Etnografia rozumiejąca
Potencjał tych prac nie został w pełni doceniony przez krytykę artystyczną. Nic dziwnego – fenomen nurtu, w którym można je lokować nie został w Polsce właściwie rozpoznany. Podlaska jest jedną z niewielu artystek, które czerpały z przewrotu etnograficznego w sztuce. Pierwszą próbą podjętą przez nią w tym kierunku był cykl Podwórko (2006-2010).
"Feneria" (skrzyżowanie "fenêtre", "flaneurki" i "feerii."). Prywatna "Historia okna". Radosne stroszenie parapetów przed fotografką. Ciekawskie i przyjazne spojrzenia, nawet jeśli z góry. Poufałość bez niedyskrecji. Intymność bez zaproszenia. "Podwórka" Doroty Podlaskiej to mikronarracje o codzienności. O uwadze. O wrażliwości na Innego. O bliskości. Czułości, każącej autorce drobiazgowo rekonstruować, już w czasie obróbki komputerowej zdjęć, każdy zakrzywiony plastikowy daszek. Jest w "Podwórkach" przewrotny gest „sroki złodziejki”, kolekcjonerki odpustowych obrazków – im barwniejszy, tym ciekawszy. Z cudzych okien układa swój wielki klaser". - Ewa Toniak, tekst towarzyszący wystawie "Podwórko", 2006.
Podlaska idzie za postulatami klasyków współczesnej antropologii kultury:
"[wartość opisu etnograficznego] nie wynika ze zdolności jego autora do wyłapywania w odległych miejscach pewnych pierwotnych faktów i przywożenia ich do domu niczym pamiątkowych eksponatów, lecz z tego, na ile etnograf jest w stanie wyjaśnić, co się w owych miejscach dzieje, zmniejszyć poczucie konsternacji – co to za typ ludzi? – które w naturalny sposób jest wywoływane przez pojawienie się nieznanych nam działań na obcym dla nas gruncie". - Cliford Geertz Opis gęsty: w poszukiwaniu interpretatywnej teorii kultury, [w:] tenże, Interpretacja kultur, Kraków 2005, s.23.
Jej analizy przesuwają zarówno turyzm, jak i polityczność na plan dalszy.
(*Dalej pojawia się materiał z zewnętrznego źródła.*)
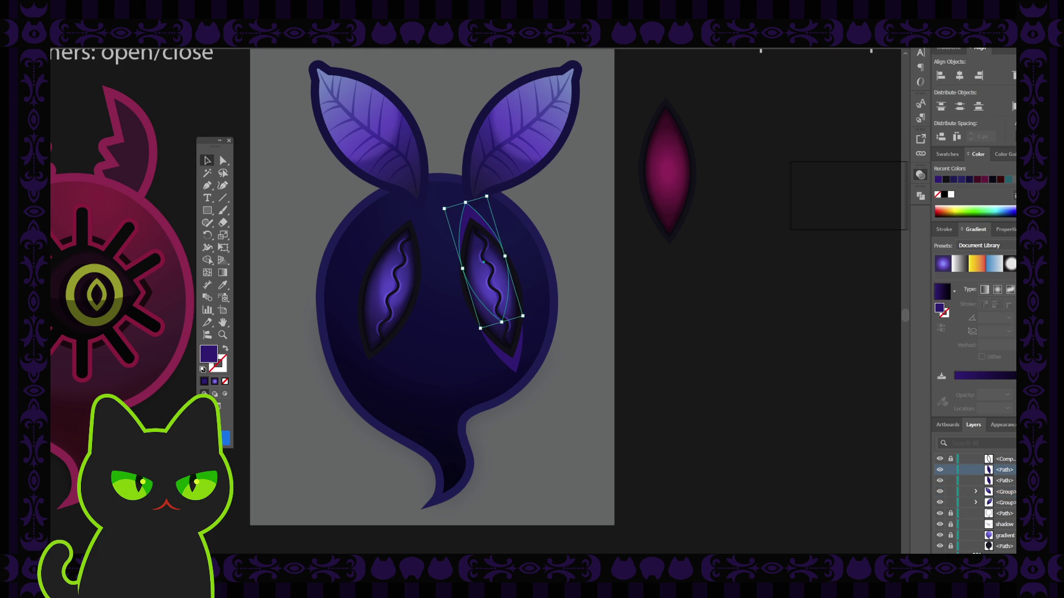
key(ctrl+z)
Dlaczego tak trudno dostrzec oryginalność tego obszaru twórczości Doroty Podlaskiej? Za Anną Markowską można to uzasadnić w ten sposób:
„(...) kulturowa polityka inności została wyrugowana ze sztuki doby PRL-u. Z tym brudnym legatem współczesna sztuka polska, a szczególnie polskie instytucje kulturalne, nie uporały się niestety do dzisiaj w zadowalający sposób. Protekcjonalizm, mówienie w imieniu innych, ideologiczny patronat, „naukowa" arogancja i definiowanie swojej pozycji w kategoriach prawdy, historycyzm i strach przed podkopywaniem dominującej kultury - jest tradycją, o której nie tyle nie chcemy pamiętać, ile nie chcemy jej kwestionować”. - Anna Markowska Etnograficzny zwrot w sztuce polskiej?